Tufts researchers engineer new way to produce compound for anti-cancer drug

    Researchers from Tufts and Massachusetts Institute of Technology (MIT) have come one step closer to making strides against cancer with the recent discovery of a more efficient and cost-effective method of producing taxadiene, the precursor to the anti-cancer drug Taxol.

    Taxol, also known as Paclitaxel, has powerful medicinal properties and is used as a treatment for many types of cancers, including lung, ovarian and breast cancers, according to Blaine Pfeifer, the lead researcher on the project and an assistant professor of Chemical and Biological Engineering at Tufts.

    The new technique, which creates the molecule taxadiene using E. coli bacteria, allows scientists to produce 1,000 times more of the molecule than previous engineered microbial techniques.

    Researchers published the results of the project in the Oct. 1 issue of the journal Science.

    Taxadiene was originally procured from the bark of the yew tree, but this technique was inefficient, according to Greg Stephanopoulos, a professor of Chemical Engineering and Biotechnology at MIT, who led the team of project researchers.

    "It was inefficient because two to four fully grown trees of [the] age of 100 years had to be destroyed in order to extract enough materials for the treatment of one patient," he said.

     The 1990s saw progress as bioengineers resorted to extracting molecules from the needles of the decorative yew instead of relying on fully grown trees to produce Taxol, according to Stephanopoulos.

    The overall yield, however, was nevertheless modest and uneconomical. Researchers therefore became interested in the possibility of synthesizing Taxol through a procedure that was free of plant biology, according to Pfeifer.

    Stephanopoulos noted that the solution was discovered within E. coli bacteria found in the intestinal tracts of warm-blooded organisms.

    The scientific procedure involves retrieving a cell from the yew tree and transplanting it into E. coli via molecular biological methods, Pfeifer said.

    E. coli was chosen as the principal agent in this project, which relied on chemical engineering, because of its simple structure, according to Pfeifer.

    "E. coli grows much more frequently, is easy to manipulate and is engineering-friendly," Pfeifer said.

    The success the project achieved was groundbreaking, according to Yong Wang, a professor at East China University of Science and Technology, who contributed to the research.

    "To get this kind of complex compound [Taxol] from E. coli without introducing additional pathways for precursor supply is unprecedented," Wang told the Daily in an e-mail.

    Even though the taxadiene discovery presents just one step in Taxol production, Pfeifer views the project as a stepping stone for further advancements in the production of the anti-cancer agent.

    "With this success, we hope that similar engineering can be done to reach the final compound," Pfeifer said. "There's hope that there must be a more cost-effective, resource-effective route towards Taxol."

    "We are also hopeful that we could make new derivatives of Taxol by manipulating the pathways to produce better anti-cancer drugs," Pfeifer added.
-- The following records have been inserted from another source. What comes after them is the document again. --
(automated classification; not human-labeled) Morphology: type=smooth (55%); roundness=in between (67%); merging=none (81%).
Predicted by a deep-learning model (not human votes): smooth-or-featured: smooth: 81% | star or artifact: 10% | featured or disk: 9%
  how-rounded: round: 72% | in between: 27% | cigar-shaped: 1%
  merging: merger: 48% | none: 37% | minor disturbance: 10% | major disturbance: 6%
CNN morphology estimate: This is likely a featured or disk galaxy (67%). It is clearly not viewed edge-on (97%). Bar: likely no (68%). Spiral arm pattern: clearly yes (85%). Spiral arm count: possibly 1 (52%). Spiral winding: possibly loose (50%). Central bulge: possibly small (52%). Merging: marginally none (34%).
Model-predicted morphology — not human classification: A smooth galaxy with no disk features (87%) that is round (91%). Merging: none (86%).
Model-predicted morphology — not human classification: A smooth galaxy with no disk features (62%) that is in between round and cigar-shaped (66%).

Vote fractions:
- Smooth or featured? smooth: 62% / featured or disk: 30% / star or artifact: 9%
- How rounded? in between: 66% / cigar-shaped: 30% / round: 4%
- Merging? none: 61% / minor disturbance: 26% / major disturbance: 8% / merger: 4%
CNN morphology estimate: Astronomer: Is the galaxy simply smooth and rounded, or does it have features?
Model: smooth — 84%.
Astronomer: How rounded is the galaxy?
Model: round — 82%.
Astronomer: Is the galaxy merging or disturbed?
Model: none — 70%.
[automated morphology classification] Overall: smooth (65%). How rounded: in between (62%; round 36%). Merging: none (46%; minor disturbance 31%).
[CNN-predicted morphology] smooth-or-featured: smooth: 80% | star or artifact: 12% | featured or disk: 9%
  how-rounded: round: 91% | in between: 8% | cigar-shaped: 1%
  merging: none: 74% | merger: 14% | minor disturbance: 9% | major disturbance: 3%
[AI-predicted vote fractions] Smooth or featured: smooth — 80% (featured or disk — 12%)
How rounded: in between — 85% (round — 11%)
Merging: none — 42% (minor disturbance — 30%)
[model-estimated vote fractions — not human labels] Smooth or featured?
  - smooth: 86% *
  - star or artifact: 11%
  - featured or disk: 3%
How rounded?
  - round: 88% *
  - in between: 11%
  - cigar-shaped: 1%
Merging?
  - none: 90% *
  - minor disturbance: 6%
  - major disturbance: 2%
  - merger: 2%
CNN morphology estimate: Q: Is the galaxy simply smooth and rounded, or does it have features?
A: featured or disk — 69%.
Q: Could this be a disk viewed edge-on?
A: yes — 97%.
    Some of the noteworthy challenges to the project were molecular biological in nature, like the obstacle of bottlenecks, which arise when a lack of enzymes slows molecular synthesis, according to Stephanopoulos.

    "When bottleneck is overcome, then that allows the microorganism to synthesize the molecule at a much higher rate," Stephanopoulos said.

    National Institutes of Health, a federal organization that provides financial support for biomedical research, was one of the critical sources of funding for the project, which lasted about three years, according to Stephanopoulos.